Polonyalı mimarın yaratılması memnunOdessa sakinleri. Şehirde ne o zaman ne de sonra böyle bir bina yoktu. Böylece, 1867 serbest bırakma rehberinde, Brzhozovsky'nin evi (o zamanlar Shakh sarayının adıydı ve daha sonra şimdiki adını aldı) Güney Palmyra'nın manzaralarından biri olarak ilan edildi.
Kültürlerin ve milliyetlerin ortak yaşamıOdessa ruhu. Kim burada yaşamamış olsalar - Yahudiler, Arnautlar ve Ermeniler ... Ve İran'da bir darbe gerçekleştiğinde, göz ardı edilen Şah bir süre Odessa'ya yerleşmeye karar verdi.
İyi bir daire olarak,bu alışılmadık konak. Ve tüm maaşıyla güvenli bir şekilde yerleşti. Bu arada, Muhammed Ali onunla daha az değil, sadece 50 cariye getirdi ve hepsi bu mülkte birlikte yaşadı. Ne derseniz deyin, ama tanınmış Odessa için bile bir meraktı. Bazen kent sakinleri, suçlu cariyeler doğrudan birinci katın balkonundan kapıdan çıkarılırken izledi.
Ancak, önceki sahiplerin aksine, LehçeKibirli ve rezerve edilmiş insanlar olan soylular, hızlıca aşık oldu. Aktif bir kamusal yaşam sürdü, sık sık şehrin sokaklarında yürüdü, sakinlerle konuştu. Cömert ve açık Muhammed Ali'nin fırsatta ve sıradan yoldan geçenlere hediye vermek için sebepsiz olduğuna dair kanıtlar var. Eski Brzhozovsky mülkü yavaş yavaş Şah Sarayı'ndan başka bir şey olarak adlandırılmaya başlandı. Muhammed Ali orada sadece 10 yıl yaşadı ve 1920'de San Remo'ya gittikten sonra Odessa'dan ayrıldı, isim sonsuza dek konakta sabitlendi.

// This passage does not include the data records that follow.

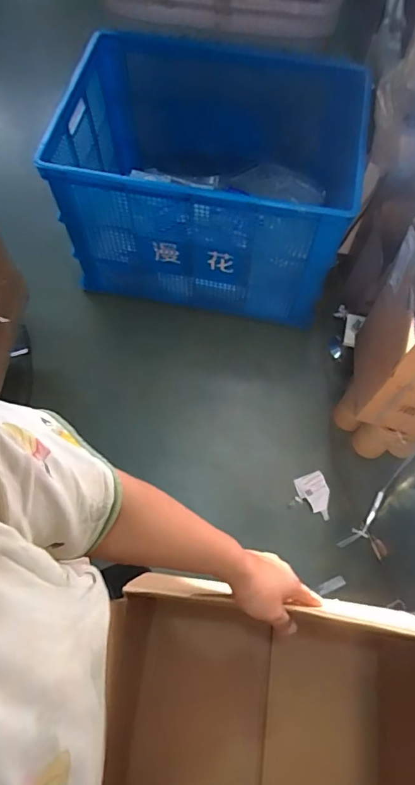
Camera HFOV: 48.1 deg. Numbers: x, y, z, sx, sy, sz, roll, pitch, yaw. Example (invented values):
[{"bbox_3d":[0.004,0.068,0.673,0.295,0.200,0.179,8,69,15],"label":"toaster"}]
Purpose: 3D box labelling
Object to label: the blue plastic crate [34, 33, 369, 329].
[{"bbox_3d":[0.023,-0.630,1.393,0.766,0.482,0.599,10,67,4],"label":"blue plastic crate"}]

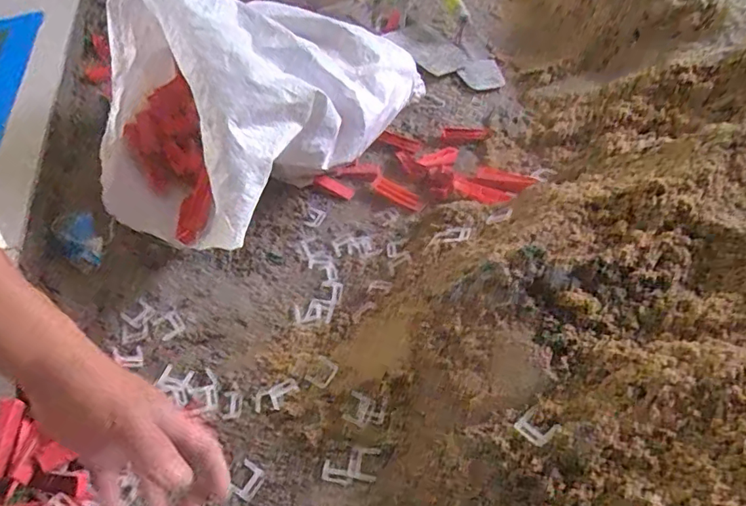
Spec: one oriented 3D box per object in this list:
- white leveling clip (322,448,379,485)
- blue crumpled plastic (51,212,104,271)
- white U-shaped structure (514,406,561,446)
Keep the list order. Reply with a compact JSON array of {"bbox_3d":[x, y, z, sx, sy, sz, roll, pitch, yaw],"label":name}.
[{"bbox_3d":[-0.023,0.215,0.526,0.054,0.005,0.035,3,53,8],"label":"white leveling clip"},{"bbox_3d":[-0.367,-0.015,0.649,0.047,0.023,0.078,-31,57,-19],"label":"blue crumpled plastic"},{"bbox_3d":[0.146,0.155,0.463,0.028,0.004,0.030,-45,54,-5],"label":"white U-shaped structure"}]

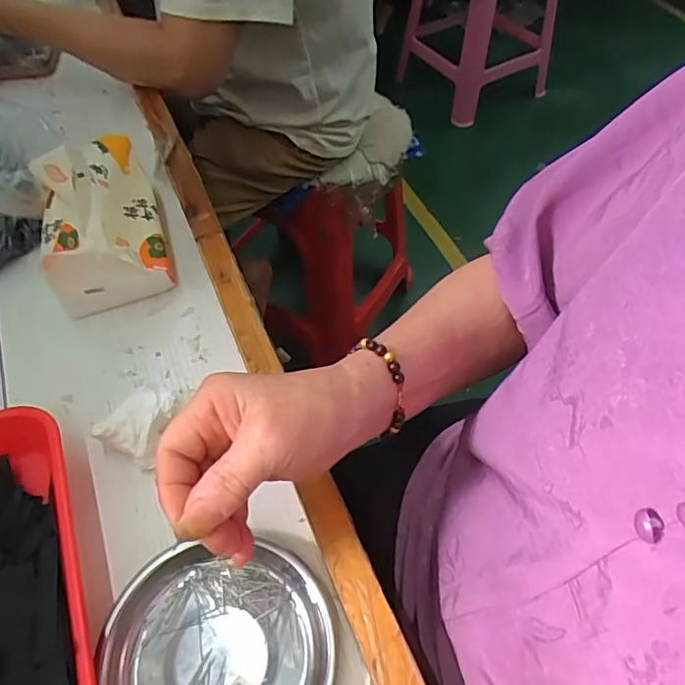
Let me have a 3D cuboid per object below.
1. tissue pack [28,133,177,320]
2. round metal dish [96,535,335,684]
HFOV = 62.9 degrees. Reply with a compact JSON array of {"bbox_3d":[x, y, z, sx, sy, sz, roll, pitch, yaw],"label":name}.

Yeni gücün ortaya çıkmasıyla Odessa'daki Şah SarayıHalk Sanatı Evi oldu ve SSCB'nin çöküşüne kadar geçti. Bu yıllarda, tüm zengin iç dekorasyon yağmalandı. Ve genel olarak, lobi ve ana merdiven hariç, eski iç mekanlardan çok az kaldı. İçeride, zeminler parke ile kaplıydı, salonlarda şömineler vardı, duvarlar mermerle kaplandı. Ancak tüm bunlar, konağın 1990'ların başına kadar sürdüğü acınası durum nedeniyle zaten unutulmaya başladı. 2000'den 2004'e kadar süren bir restorasyon yapmak zorunda olmaları şaşırtıcı değil.
Bina Gogol caddesindedir, 2.Herhangi bir Odessa vatandaşı kolayca yolu gösterecektir. Oraya ulaşmak mümkün olduğunca basit: Duke anıtından, Kayınvalidesi köprüsü boyunca Şah'ın Sarayı'na dayanan Sanat Bulvarı'na gidin. Yanında birkaç ilgi çekici yer var: Eski Odessa köşesi, Orange anıtı, Atlantes Evi.
Bu bina şehir konumlar listesinde bir zorunluluktur. Kendi başına sadece mimari değil kültürel değeri de korur.
Yani, Odessa'da olmak ve bu ikonik yeri ziyaret etmemek affedilemez. Dahası, şehrin kalbinde yer almaktadır.